Description of problem: OOM kernel panic with no significant memory used by processes. Version-Release number of selected component (if applicable): kernel-4.3.3-301.fc23.x86_64 kernel-4.3.3-303.fc23.x86_64 How reproducible: always Steps to Reproduce: 1. Load batman-adv 2. Note call trace tainting kernel 3. start getting OOM after about 12 hours, finally panic Actual results: OOM kernel panic Expected results: system stays up Additional info: I would guess it is related to batman-adv module, since that is where the taint happens.

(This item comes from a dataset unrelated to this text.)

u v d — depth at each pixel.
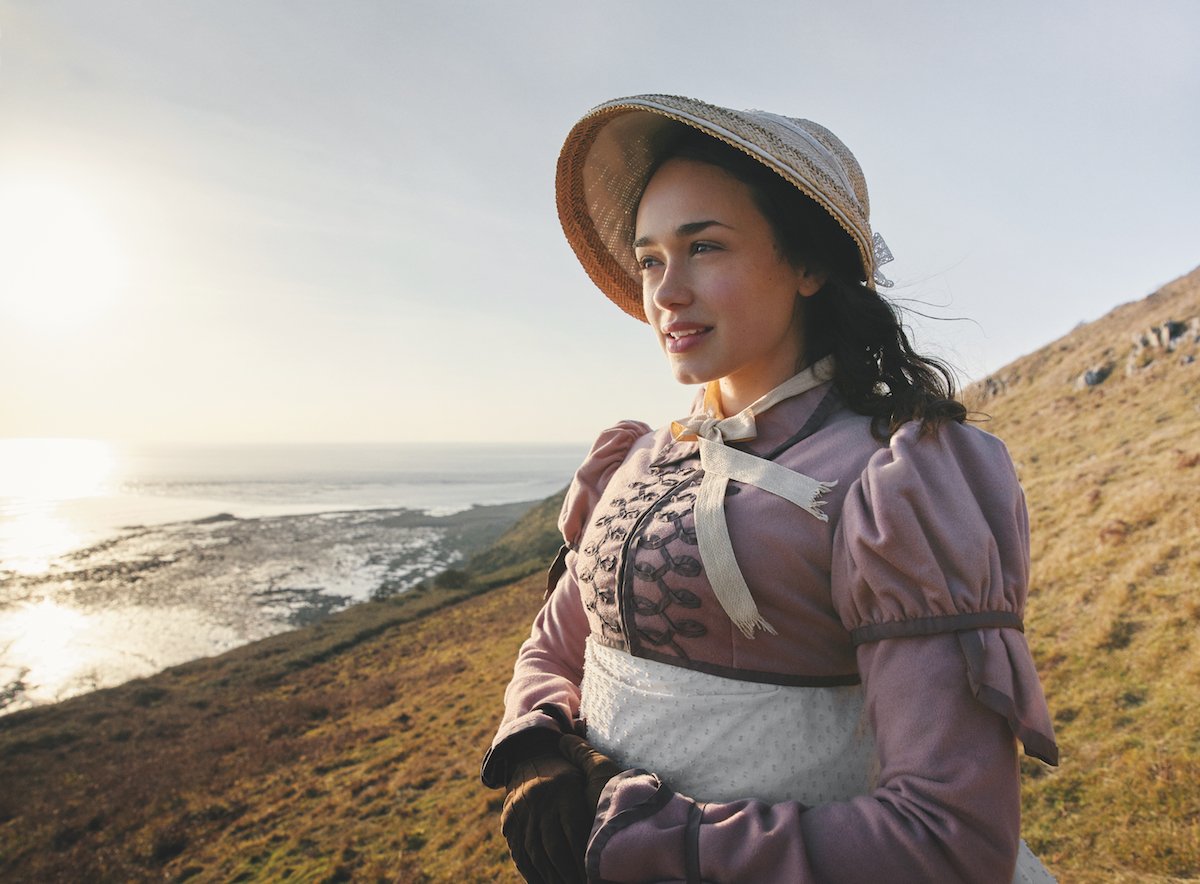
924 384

Created attachment 1119563 [details] tainting Call Trace Loading batman-adv taints kernel
Created attachment 1119564 [details] OOM before kernel panics This is an OOM that gets logged before the kernel is totally wedged and panics.
Created attachment 1119565 [details] photo of console with kernel panic
When hitting the kernel panic, all other devices on the same switch become unreachable. Disconnecting the panicked system from the switch instantly restores normal operation to the other devices. Reconnecting the panicked system from the switch disables all other devices on the switch within seconds. There is no DoS until the kernel panic. At this point, I would like to increase the severity, but it is apparently too late. The batman-ctl taint is unrelated. When I disable loading batman-ctl, the OOM still happens (and no user programs running - just sitting at login screen) within 12 hours. The kernel panic is now "Not tainted".
Created attachment 1119675 [details] Not tainted OOM log before kernel panic the batman-adv taint was a red herring. Here is an untainted OOM log before the panic.
Tested 4.3.4-300 - get OOM panic even faster, only 8 hours!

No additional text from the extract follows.